== REQUIRED ACTION ==
In your copy of the data, include no pictures and alter nothing else.
□ □ □
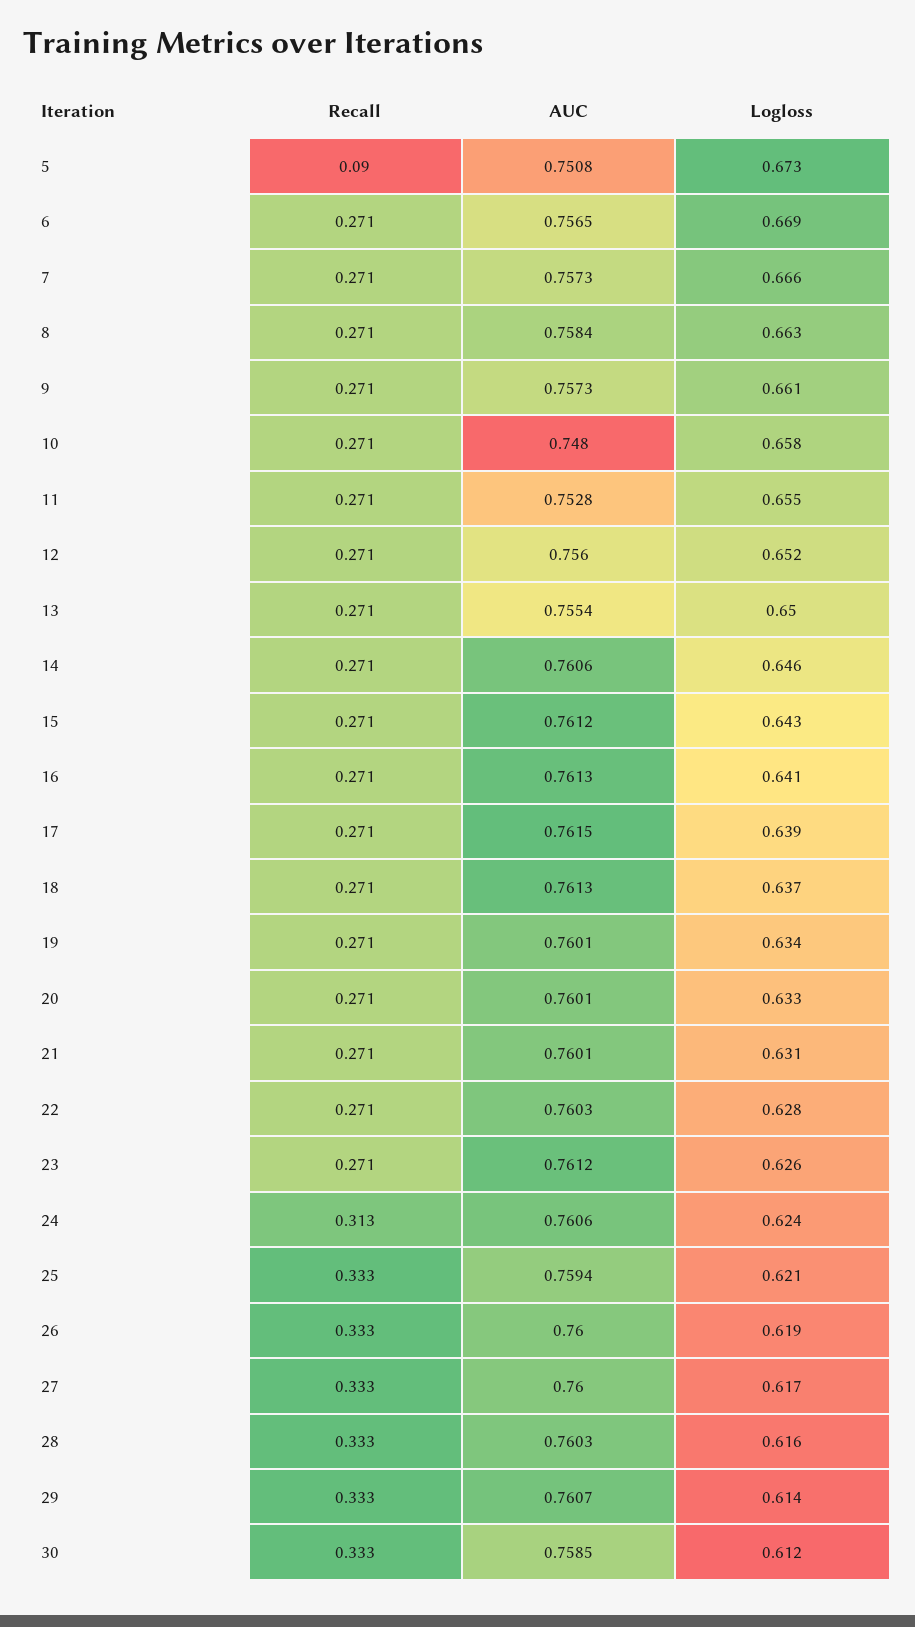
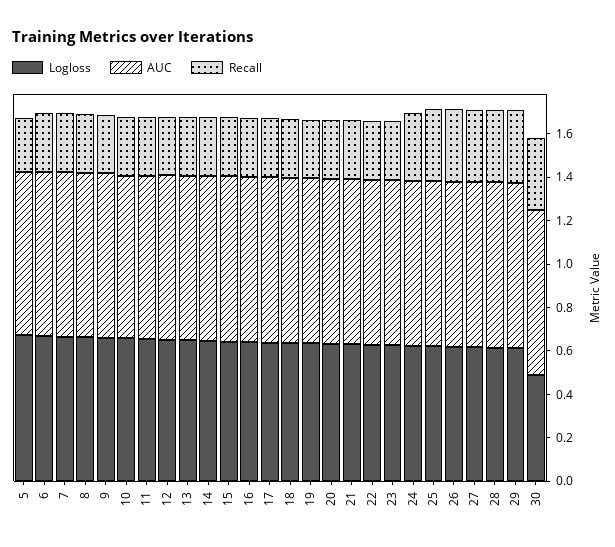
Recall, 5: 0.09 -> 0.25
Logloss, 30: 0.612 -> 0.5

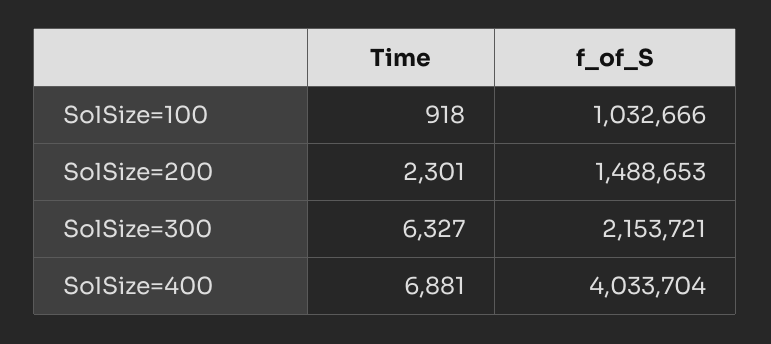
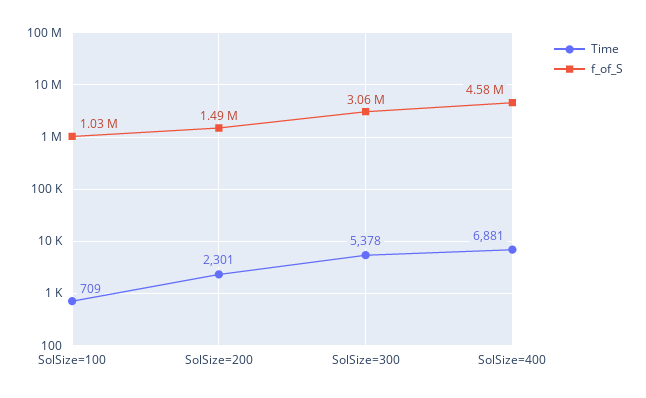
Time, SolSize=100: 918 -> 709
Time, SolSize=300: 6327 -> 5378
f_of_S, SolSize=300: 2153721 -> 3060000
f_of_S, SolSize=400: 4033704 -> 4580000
□ □ □
== TASK RESPONSE ==
Recall, 5: 0.09 -> 0.25
Logloss, 30: 0.612 -> 0.5

Time, SolSize=100: 918 -> 709
Time, SolSize=300: 6327 -> 5378
f_of_S, SolSize=300: 2153721 -> 3060000
f_of_S, SolSize=400: 4033704 -> 4580000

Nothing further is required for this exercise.